Javier saltó, los bloques se esparcieron por el parqué y su sudadera se subió.

—¿Yo con el balón? ¡Lucía, lo haces a propósito! —señaló a su hermana—. ¡Estaba en mi cuarto jugando! ¡Abuela, ella miente!

Carlos dejó la taza bruscamente, el té salpicó el mantel.

—Mamá, es una lámpara vieja, ¿por qué te pones así? —se frotó las sienes—. En casa hay lío, yo curro doce horas en el taller y vosotros armáis jaleo por un cacharro como si estuviéramos en el Rastro.

Marta salió de la cocina, secándose las manos en el delantal. Sus ojos brillaron y las cejas se fruncieron.

—Carlos, ¡no es un cacharro, es el recuerdo de Antonio! —su voz tembló—. Y no presiones a los niños, no tienen la culpa, solo son críos. Carmen, resolvamos esto sin gritos.

Carmen se levantó, su bata hizo un susurro al moverse y la aguja se le cayó, pinchándole un dedo.

—¿Recuerdo? Marta, ¡esta lámpara es todo lo que me queda de Antonio! —sus ojos brillaron de lágrimas—. Bajo ella leíamos cartas, planeamos nuestra boda… ¡Y vosotros… me tratáis como a una vieja inútil en mi propia casa!

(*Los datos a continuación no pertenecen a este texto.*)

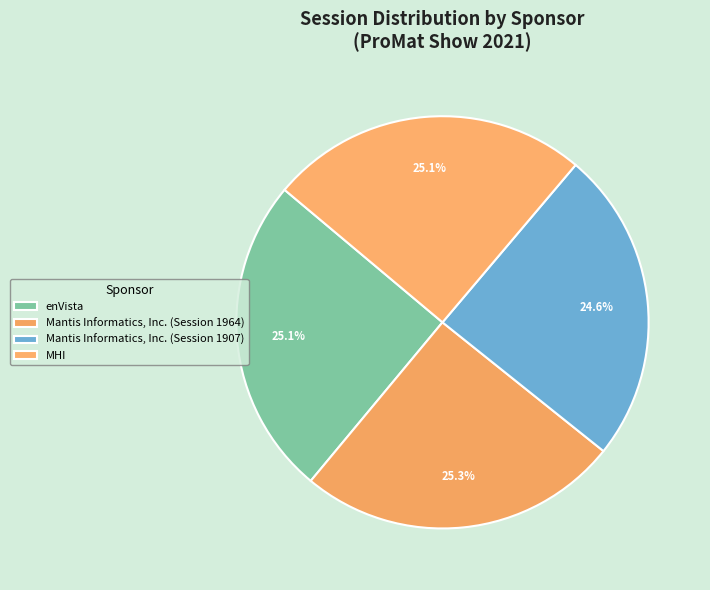

Count the number of slices in the pie.

4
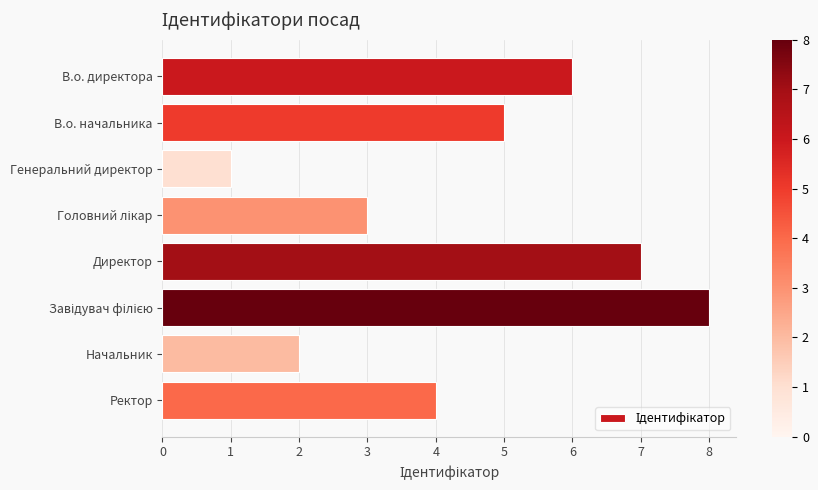

Which has a higher value, Ректор or Директор?

Директор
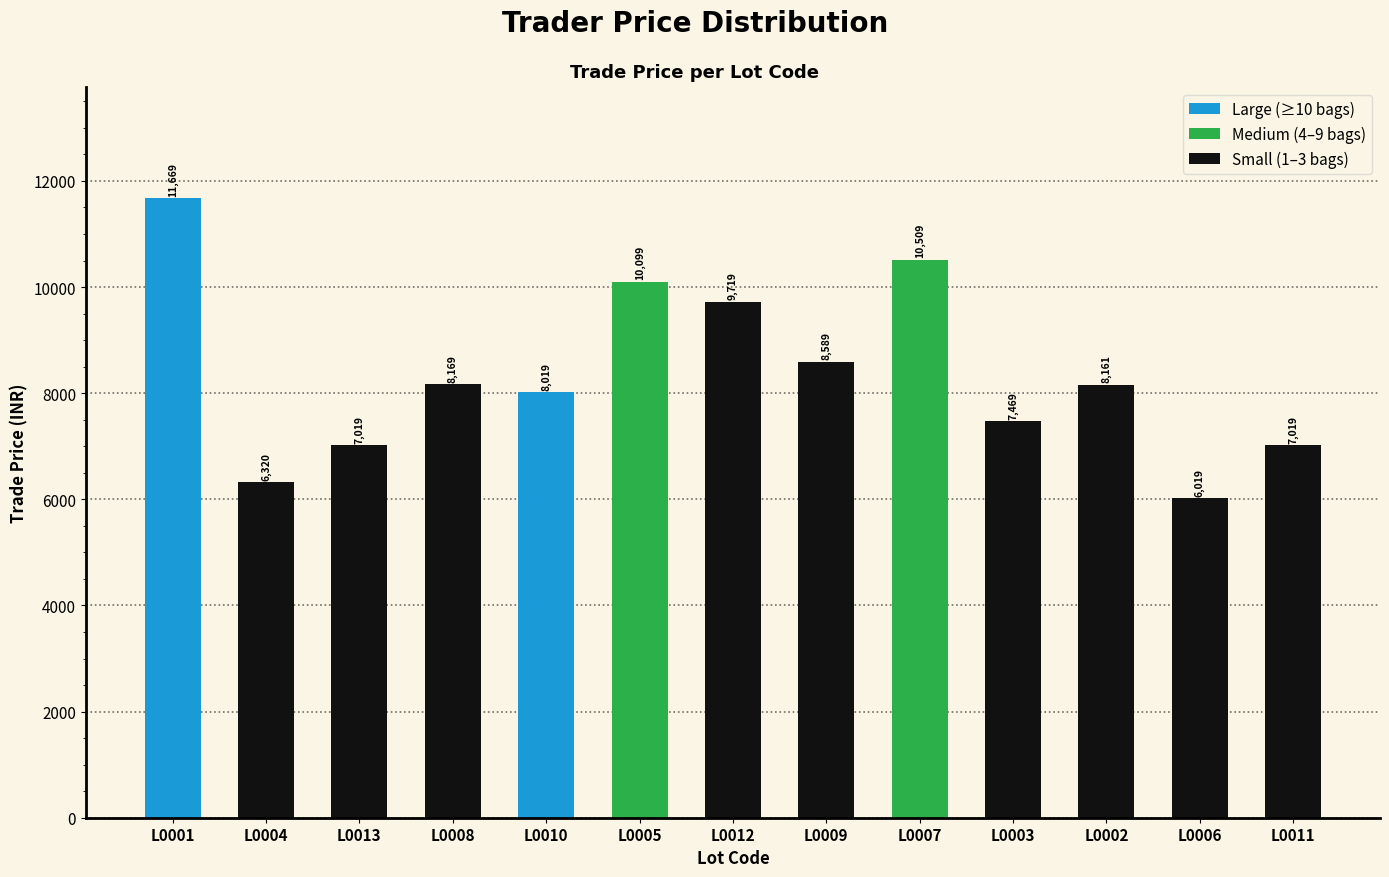

Is it true that the value at L0004 is 3851?

False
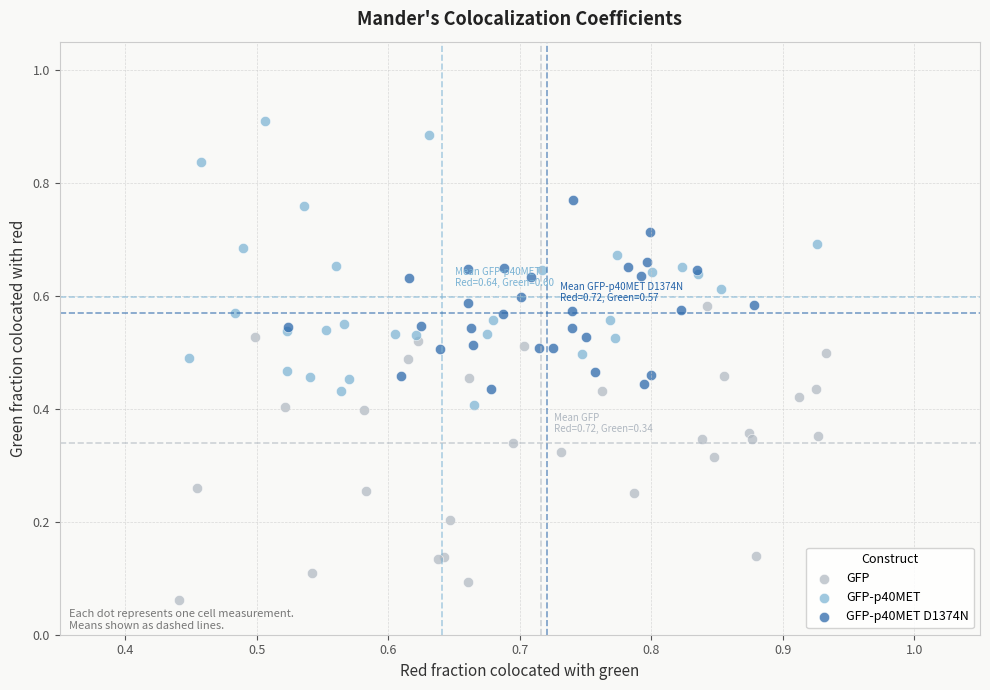

Which series contains the highest Y value?

GFP-p40MET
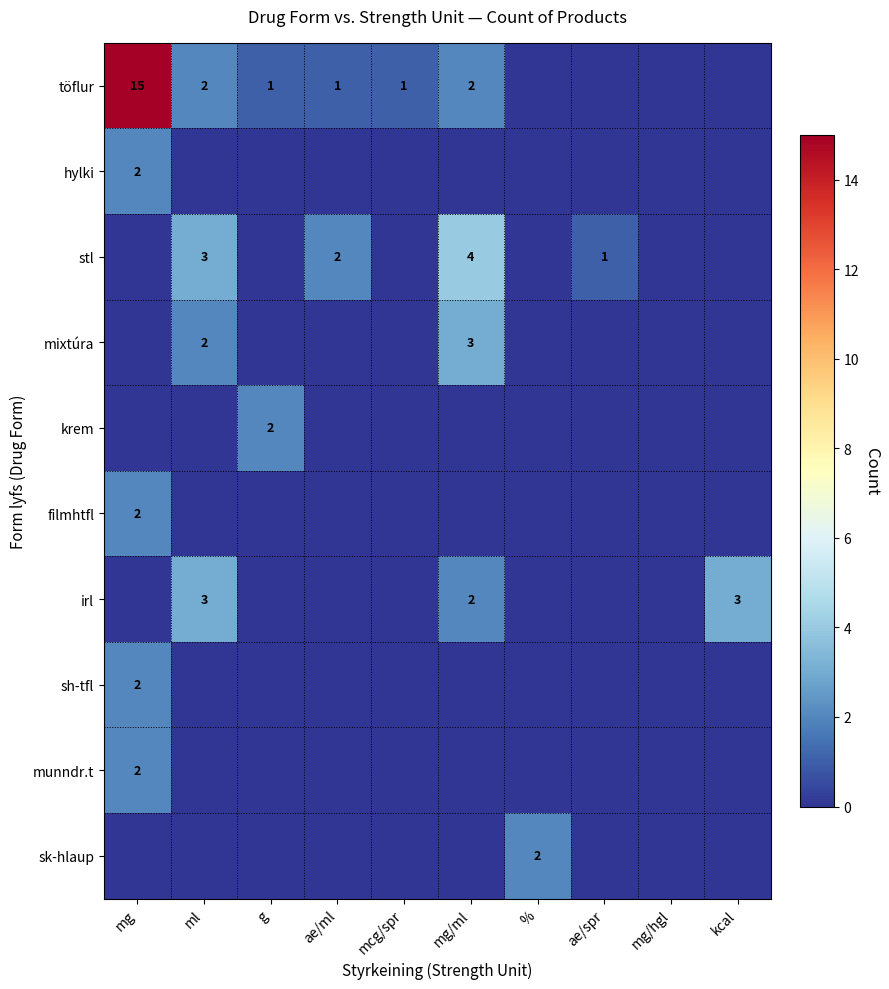

List the series in order of their peak value, lowest first.

hylki, krem, filmhtfl, sh-tfl, munndr.t, sk-hlaup, mixtúra, irl, stl, töflur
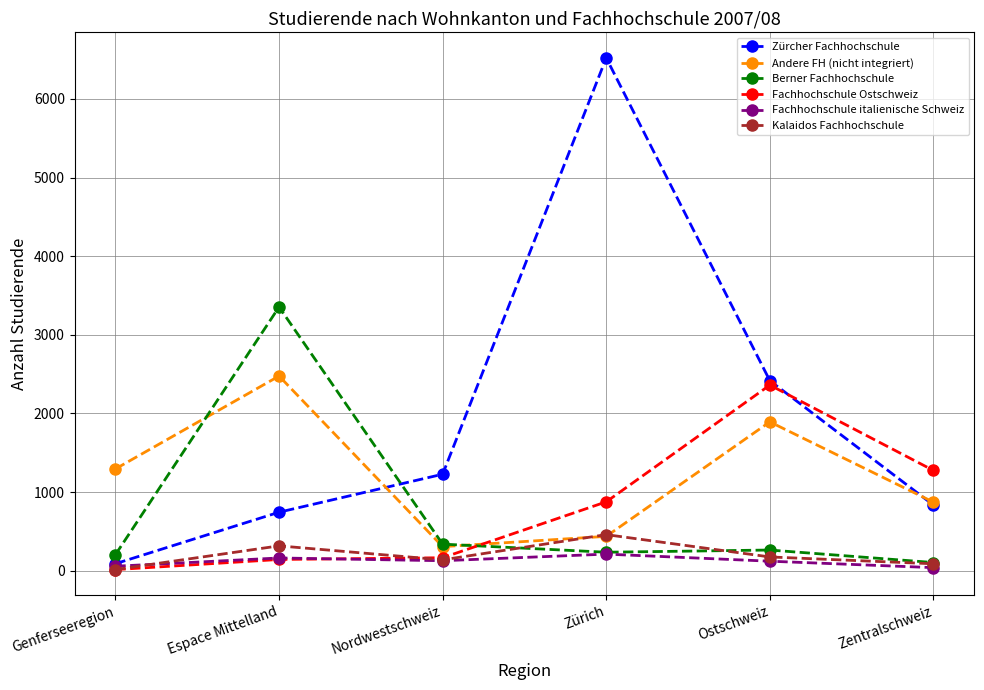

True or false: Kalaidos Fachhochschule has more than 0 points higher than both neighbors.

True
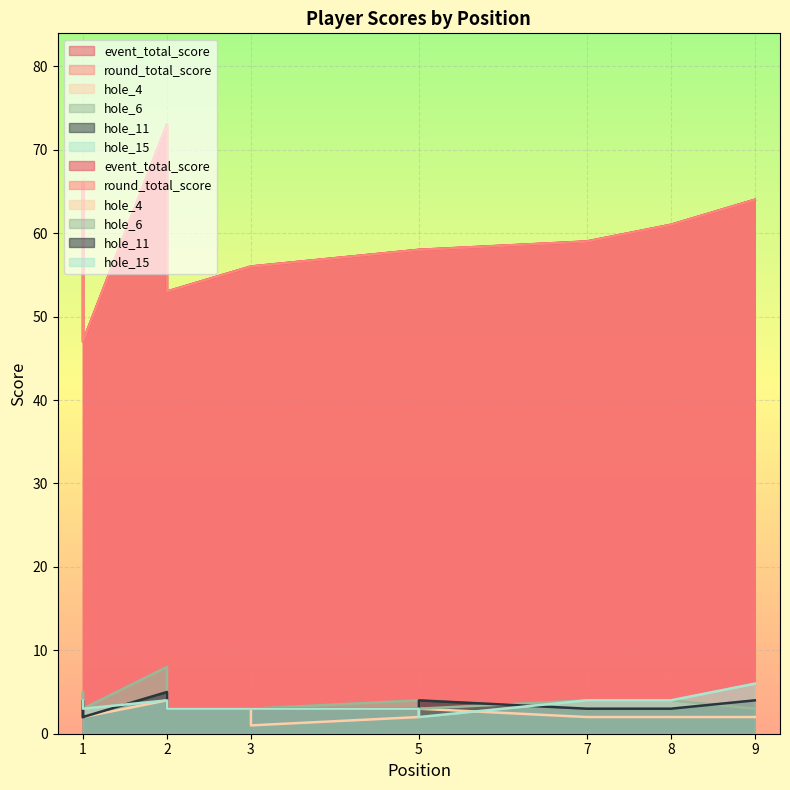

Reading left to right, transcribe all the data shown in this chart.

event_total_score: 60	66	73	47	53	56	56	58	58	59	61	64
round_total_score: 60	66	73	47	53	56	56	58	58	59	61	64
hole_4: 3	3	4	2	3	3	1	2	3	2	2	2
hole_6: 3	5	8	3	3	3	3	4	3	4	4	3
hole_11: 2	4	5	2	3	3	3	3	4	3	3	4
hole_15: 4	3	4	3	3	3	3	3	2	4	4	6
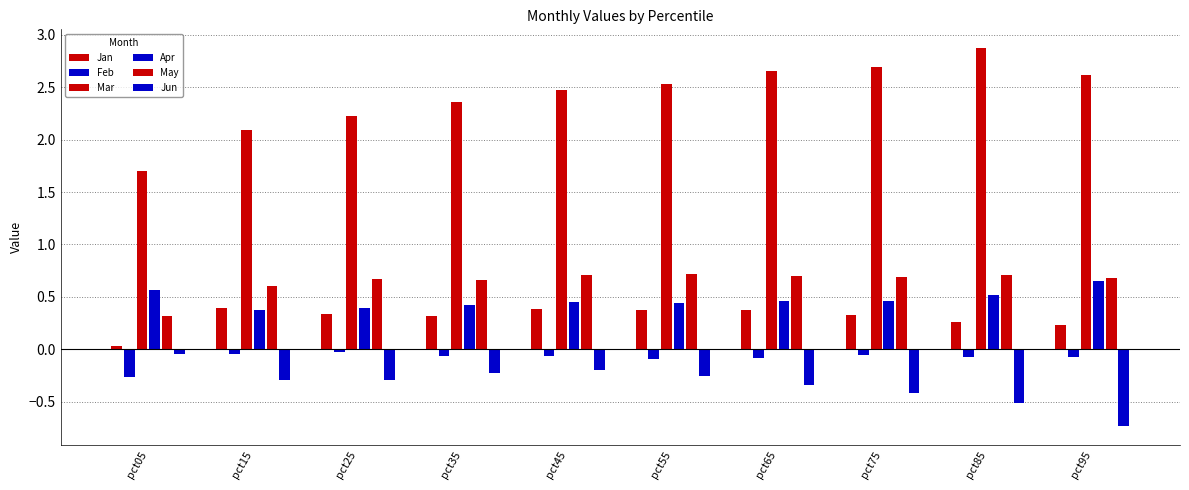

What is the difference between the Mar values at pct35 and pct15?

0.3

Lucía se levantó de un salto, su mochila cayó del sofá y los ojos se le llenaron de lágrimas.

—Abuela, ¡no quise romper nada! —gritó—. Pero siempre nos gritas como si fuéramos tus enemigos. ¡No aguanto más, me voy! —Salió corriendo, la pesada puerta de madera se cerró de un portazo, sus zapatillas repiqueteando en el porche.

Javier dejó escapar un grito, su tablet se le cayó de las manos, rompiéndose la pantalla.

—¡Lucía! —corrió hacia la ventana—. Abuela, ¡no fui yo, pero la encontraré, te lo prometo!

Marta corrió hacia la puerta, el delantal enganchado en una silla.

—¡Lucía, vuelve ahora mismo! —pero la calle estaba en silencio, solo el ladrido lejano de un perro respondió.

Carlos se puso en pie, pálido, los puños apretados.

—Maldita sea —dijo, cogiendo la chaqueta—. Mamá, lo siento. No debí llamarla trasto. Iré a buscar a Lucía.

Carmen se dejó caer en el sillón, las gafas empañadas.

—Encuéntrala, Carlos —murmuró—. Y perdóname… me pasé.

La lámpara en el suelo era el símbolo de su ruptura, y la huida de Lucía, la señal de que la familia se resquebrajaba como la pantalla agrietada.

Al día siguiente, Marta buscó a Lucía por los patios vecinos, donde olía a hierba mojada, carbón de barbacoas y flor de azahar. Llamó a la puerta de la vecina, tía Rosario, que regaba los geranios en el porche con un pañuelo deslizado sobre la frente.

—Marta, ¿qué jaleo hubo anoche? —preguntó la tía Rosario, jugueteando con la regadera—. ¿Dónde está Lucía? La vi esta mañana, iba hacia el parque, llorando.

Marta asintió y caminó hacia el parque, donde encontró a Lucía sentada junto al estanque, abrazando sus rodillas, y al acercarse, la joven levantó la mirada y murmuró: “Lo siento, mamá, no quise irme”, mientras una lágrima resbalaba por su mejilla y el sol de la tarde pintaba de oro el agua quieta.